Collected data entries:

+-------+

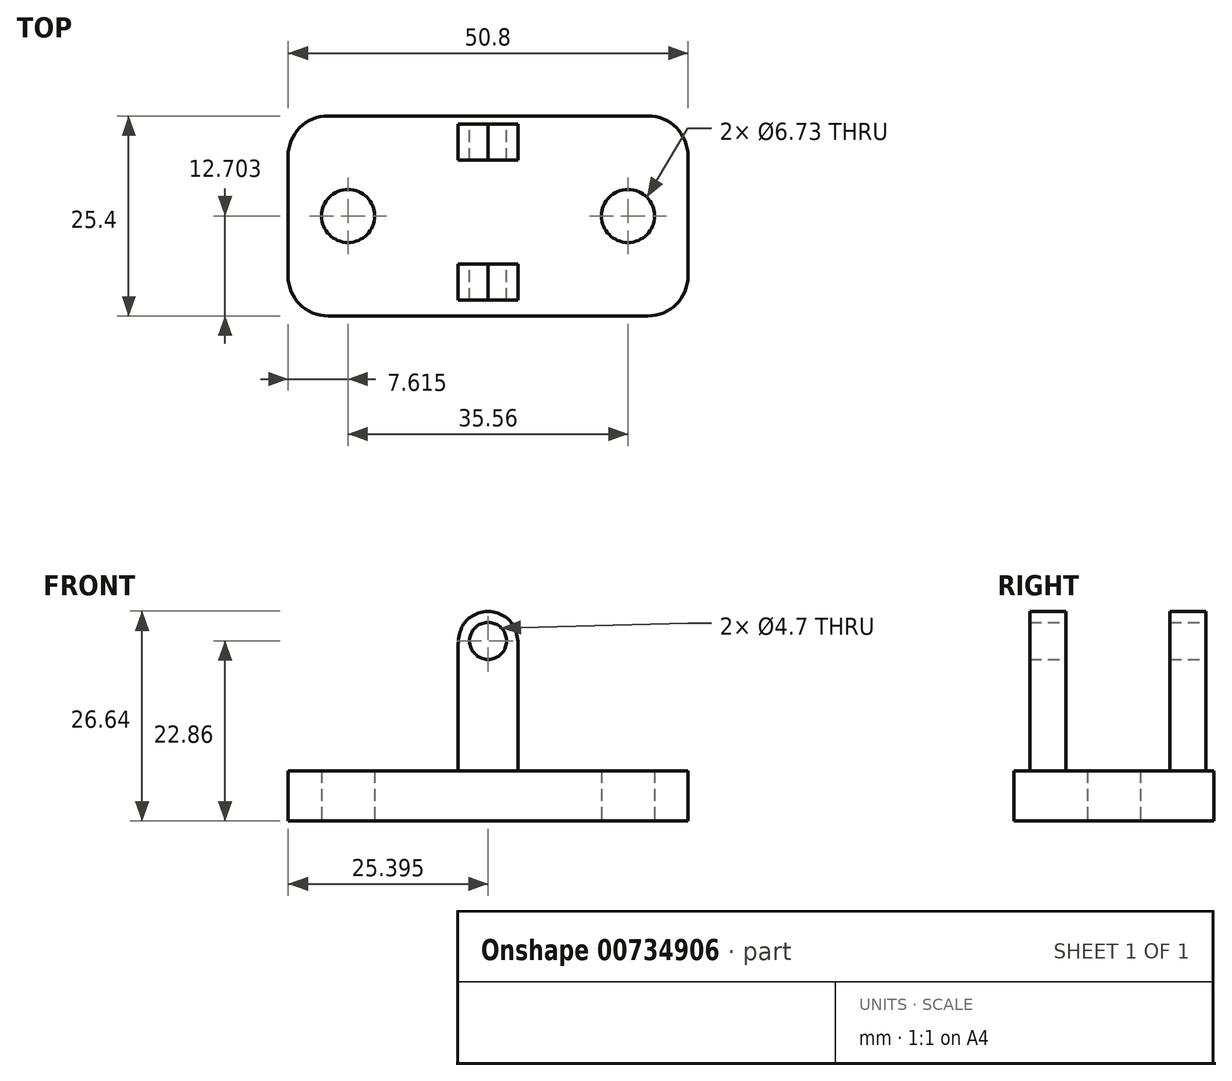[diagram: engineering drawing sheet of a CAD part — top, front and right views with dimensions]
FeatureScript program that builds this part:
annotation { "Feature Type Name" : "Feature", "Feature Type Description" : "" }
export const myFeature = defineFeature(function(context is Context, id is Id, definition is map)
    precondition{}
    {
        {
            var Q0;
            Q0=qCreatedBy(makeId("Top.planeOp"),FACE);
            var sketch = newSketch(context, id + "F0", { "sketchPlane" : qUnion([Q0])});
            skLineSegment(sketch, "E0.bottom", {"start": v(-10.8, 14.36) * mm, "end": v(40, 14.36) * mm});
            skLineSegment(sketch, "E0.top", {"start": v(-10.8, -11.04) * mm, "end": v(40, -11.04) * mm});
            skLineSegment(sketch, "E0.left", {"start": v(-10.8, 14.36) * mm, "end": v(-10.8, -11.04) * mm});
            skLineSegment(sketch, "E0.right", {"start": v(40, 14.36) * mm, "end": v(40, -11.04) * mm});
            skCircle(sketch, "E1", {"center": v(-3.17, 1.66) * mm, "radius": 3.37 * mm});
            skCircle(sketch, "E2", {"center": v(32.39, 1.66) * mm, "radius": 3.37 * mm});
            skSolve(sketch);
        }
        {
            var Q0;
            Q0=qSketchRegion(id+"F0",true);
            extrude(context, id + "F1", {"entities" : qUnion([Q0]), "depth" : 6.35 * mm, "offsetDistance" : 25.4 * mm});
        }
        {
            var Q0;
            Q0=makeQuery(id+"F1.opExtrude","SWEPT_EDGE",EDGE,{"disambiguationData":[OSD([sQuery(id+"F0.wireOp",EDGE,"E0.top"),sQuery(id+"F0.wireOp",EDGE,"E0.right")])]});
            var Q1;
            Q1=makeQuery(id+"F1.opExtrude","SWEPT_EDGE",EDGE,{"disambiguationData":[OSD([sQuery(id+"F0.wireOp",EDGE,"E0.bottom"),sQuery(id+"F0.wireOp",EDGE,"E0.right")])]});
            var Q2;
            Q2=makeQuery(id+"F1.opExtrude","SWEPT_EDGE",EDGE,{"disambiguationData":[OSD([sQuery(id+"F0.wireOp",EDGE,"E0.top"),sQuery(id+"F0.wireOp",EDGE,"E0.left")])]});
            var Q3;
            Q3=makeQuery(id+"F1.opExtrude","SWEPT_EDGE",EDGE,{"disambiguationData":[OSD([sQuery(id+"F0.wireOp",EDGE,"E0.bottom"),sQuery(id+"F0.wireOp",EDGE,"E0.left")])]});
            fillet(context, id + "F2", {"entities" : qUnion([Q0, Q1, Q2, Q3]), "radius" : 5.08 * mm, "tangentPropagation" : true, "allowEdgeOverflow" : false});
        }
        {
            var Q0;
            Q0=makeQuery(id+"F1.opExtrude","CAP_FACE",FACE,{"disambiguationData":[OSD([sQuery(id+"F0.wireOp",EDGE,"E0.bottom"),sQuery(id+"F0.wireOp",EDGE,"E0.top"),sQuery(id+"F0.wireOp",EDGE,"E0.left"),sQuery(id+"F0.wireOp",EDGE,"E0.right"),sQuery(id+"F0.wireOp",EDGE,"E1"),sQuery(id+"F0.wireOp",EDGE,"E2")])],"isStart":false});
            var sketch = newSketch(context, id + "F3", { "sketchPlane" : qUnion([Q0])});
            skLineSegment(sketch, "E3.bottom", {"start": v(10.8, 13.35) * mm, "end": v(18.42, 13.35) * mm});
            skLineSegment(sketch, "E3.top", {"start": v(10.8, 8.78) * mm, "end": v(18.42, 8.78) * mm});
            skLineSegment(sketch, "E3.left", {"start": v(10.8, 13.35) * mm, "end": v(10.8, 8.78) * mm});
            skLineSegment(sketch, "E3.right", {"start": v(18.42, 13.35) * mm, "end": v(18.42, 8.78) * mm});
            skPoint(sketch, "E4.oppositeSnap0", {"position": v(18.8, -9) * mm});
            skLineSegment(sketch, "E4.bottom", {"start": v(10.8, -4.43) * mm, "end": v(18.42, -4.43) * mm});
            skLineSegment(sketch, "E4.top", {"start": v(10.8, -9) * mm, "end": v(18.42, -9) * mm});
            skLineSegment(sketch, "E4.left", {"start": v(10.8, -4.43) * mm, "end": v(10.8, -9) * mm});
            skLineSegment(sketch, "E4.right", {"start": v(18.42, -4.43) * mm, "end": v(18.42, -9) * mm});
            skSolve(sketch);
        }
        {
            var Q0;
            Q0=qSketchRegion(id+"F3",true);
            extrude(context, id + "F4", {"entities" : qUnion([Q0]), "operationType" : NewBodyOperationType.ADD, "depth" : 20.32 * mm, "offsetDistance" : 25.4 * mm});
        }
        {
            var Q0;
            Q0=makeQuery(id+"F4.opExtrude","SWEPT_FACE",FACE,{"disambiguationData":[OSD([sQuery(id+"F3.wireOp",EDGE,"E3.bottom")])]});
            var sketch = newSketch(context, id + "F5", { "sketchPlane" : qUnion([Q0])});
            skCircle(sketch, "E5", {"center": v(-14.6, 22.86) * mm, "radius": 2.35 * mm});
            skPoint(sketch, "E5.centerSnap0", {"position": v(-14.6, 26.67) * mm});
            skSolve(sketch);
        }
        {
            var Q0;
            Q0 = qSketchRegion(id + "F5", true);
            extrude(context, id + "F6", {"entities" : qUnion([Q0]), "operationType" : NewBodyOperationType.REMOVE, "oppositeDirection" : true, "depth" : 25.4 * mm, "offsetDistance" : 25.4 * mm});
        }
        {
            var Q0;
            Q0=makeQuery(id+"F4.opExtrude","CAP_EDGE",EDGE,{"disambiguationData":[OSD([sQuery(id+"F3.wireOp",EDGE,"E4.right")])],"isStart":false});
            var Q1;
            Q1=makeQuery(id+"F4.opExtrude","CAP_EDGE",EDGE,{"disambiguationData":[OSD([sQuery(id+"F3.wireOp",EDGE,"E4.left")])],"isStart":false});
            var Q2;
            Q2=makeQuery(id+"F4.opExtrude","CAP_EDGE",EDGE,{"disambiguationData":[OSD([sQuery(id+"F3.wireOp",EDGE,"E3.right")])],"isStart":false});
            var Q3;
            Q3=makeQuery(id+"F4.opExtrude","CAP_EDGE",EDGE,{"disambiguationData":[OSD([sQuery(id+"F3.wireOp",EDGE,"E3.left")])],"isStart":false});
            fillet(context, id + "F7", {"entities" : qUnion([Q0, Q1, Q2, Q3]), "radius" : 4.57 * mm, "tangentPropagation" : true, "rho" : 0.5, "crossSection" : FilletCrossSection.CONIC, "allowEdgeOverflow" : false});
        }
    });
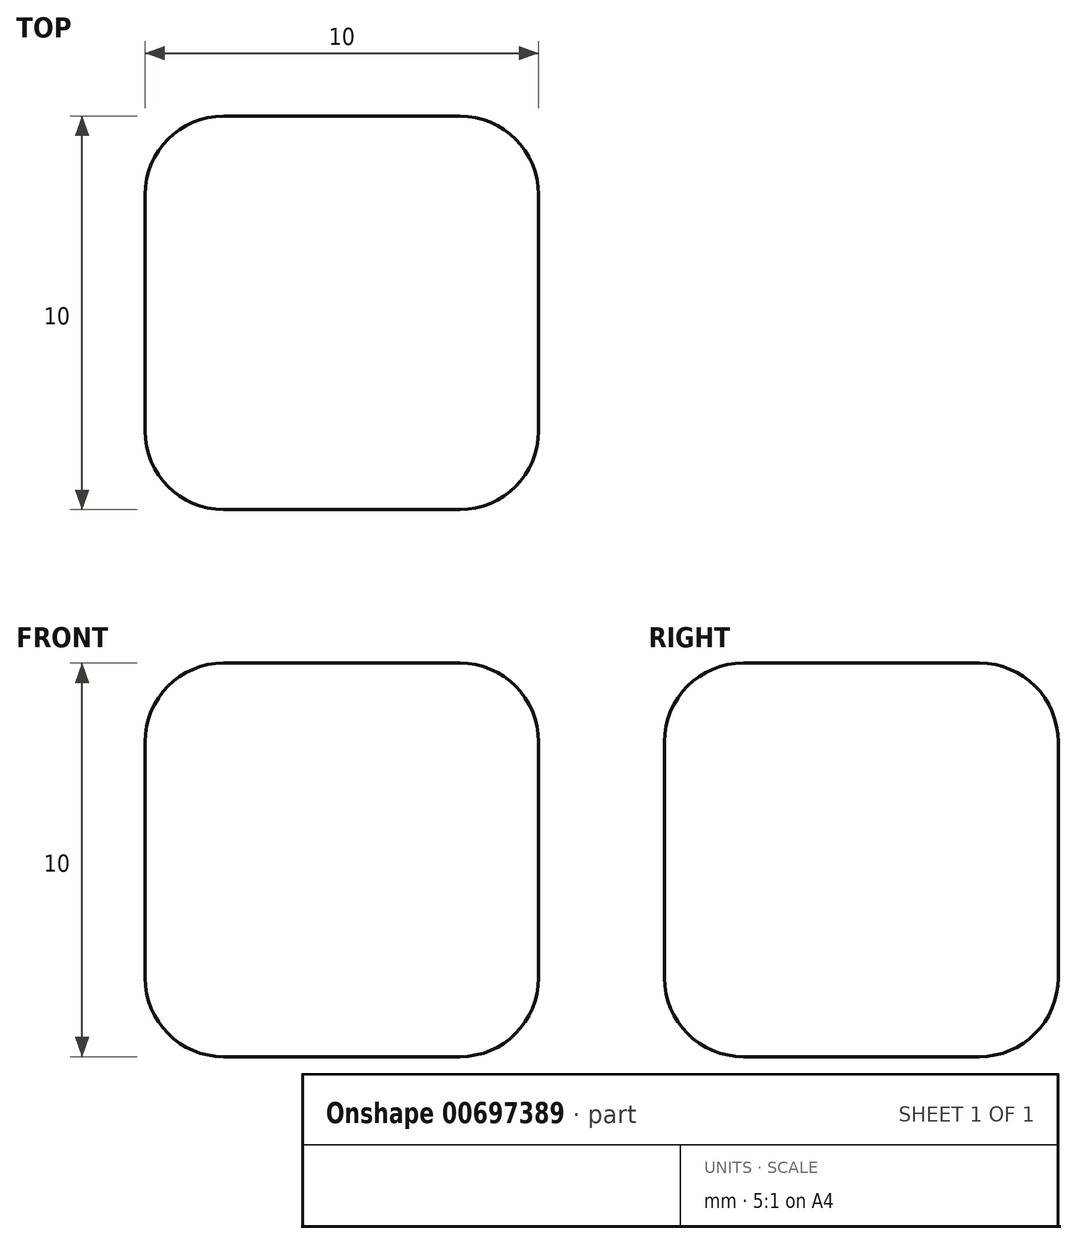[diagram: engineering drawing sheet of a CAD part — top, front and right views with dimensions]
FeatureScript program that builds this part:
annotation { "Feature Type Name" : "Feature", "Feature Type Description" : "" }
export const myFeature = defineFeature(function(context is Context, id is Id, definition is map)
    precondition{}
    {
        {
            var Q0;
            Q0=qCreatedBy(makeId("Top.planeOp"),FACE);
            var sketch = newSketch(context, id + "F0", { "sketchPlane" : qUnion([Q0])});
            skLineSegment(sketch, "E0.bottom", {"start": v(10, 10) * mm, "end": v(0, 10) * mm});
            skLineSegment(sketch, "E0.top", {"start": v(10, 0) * mm, "end": v(0, 0) * mm});
            skLineSegment(sketch, "E0.left", {"start": v(10, 10) * mm, "end": v(10, 0) * mm});
            skLineSegment(sketch, "E0.right", {"start": v(0, 10) * mm, "end": v(0, 0) * mm});
            skSolve(sketch);
        }
        {
            var Q0;
            Q0=makeQuery(id+"F0.imprint","IMPRINT",FACE,{"disambiguationData":[TD([[makeQuery(id+"F0.imprint","IMPRINT",EDGE,{"derivedFrom":sQuery(id+"F0.wireOp",EDGE,"E0.bottom")}),1.0]])]});
            extrude(context, id + "F1", {"entities" : qUnion([Q0]), "depth" : 10 * mm, "offsetDistance" : 25 * mm});
        }
        {
            var Q0;
            Q0=makeQuery(id+"F1.opExtrude","CAP_EDGE",EDGE,{"disambiguationData":[OSD([sQuery(id+"F0.wireOp",EDGE,"E0.left")])],"isStart":false});
            var Q1;
            Q1=makeQuery(id+"F1.opExtrude","CAP_EDGE",EDGE,{"disambiguationData":[OSD([sQuery(id+"F0.wireOp",EDGE,"E0.top")])],"isStart":false});
            var Q2;
            Q2=makeQuery(id+"F1.opExtrude","CAP_EDGE",EDGE,{"disambiguationData":[OSD([sQuery(id+"F0.wireOp",EDGE,"E0.right")])],"isStart":false});
            var Q3;
            Q3=makeQuery(id+"F1.opExtrude","CAP_EDGE",EDGE,{"disambiguationData":[OSD([sQuery(id+"F0.wireOp",EDGE,"E0.bottom")])],"isStart":false});
            var Q4;
            Q4=makeQuery(id+"F1.opExtrude","CAP_EDGE",EDGE,{"disambiguationData":[OSD([sQuery(id+"F0.wireOp",EDGE,"E0.left")])],"isStart":true});
            var Q5;
            Q5=makeQuery(id+"F1.opExtrude","SWEPT_EDGE",EDGE,{"disambiguationData":[OSD([sQuery(id+"F0.wireOp",EDGE,"E0.top"),sQuery(id+"F0.wireOp",EDGE,"E0.left")])]});
            var Q6;
            Q6=makeQuery(id+"F1.opExtrude","SWEPT_EDGE",EDGE,{"disambiguationData":[OSD([sQuery(id+"F0.wireOp",EDGE,"E0.top"),sQuery(id+"F0.wireOp",EDGE,"E0.right")])]});
            var Q7;
            Q7=makeQuery(id+"F1.opExtrude","SWEPT_EDGE",EDGE,{"disambiguationData":[OSD([sQuery(id+"F0.wireOp",EDGE,"E0.bottom"),sQuery(id+"F0.wireOp",EDGE,"E0.left")])]});
            var Q8;
            Q8=makeQuery(id+"F1.opExtrude","CAP_EDGE",EDGE,{"disambiguationData":[OSD([sQuery(id+"F0.wireOp",EDGE,"E0.top")])],"isStart":true});
            var Q9;
            Q9=makeQuery(id+"F1.opExtrude","CAP_EDGE",EDGE,{"disambiguationData":[OSD([sQuery(id+"F0.wireOp",EDGE,"E0.right")])],"isStart":true});
            var Q10;
            Q10=makeQuery(id+"F1.opExtrude","CAP_EDGE",EDGE,{"disambiguationData":[OSD([sQuery(id+"F0.wireOp",EDGE,"E0.bottom")])],"isStart":true});
            var Q11;
            Q11=makeQuery(id+"F1.opExtrude","SWEPT_EDGE",EDGE,{"disambiguationData":[OSD([sQuery(id+"F0.wireOp",EDGE,"E0.bottom"),sQuery(id+"F0.wireOp",EDGE,"E0.right")])]});
            fillet(context, id + "F2", {"entities" : qUnion([Q0, Q1, Q2, Q3, Q4, Q5, Q6, Q7, Q8, Q9, Q10, Q11]), "radius" : 2 * mm, "tangentPropagation" : true, "allowEdgeOverflow" : false});
        }
    });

+-------+

> Directions for this task: Count the lines in the rows that contain the string "entities" and give only the number.

> Output for this exercise: 7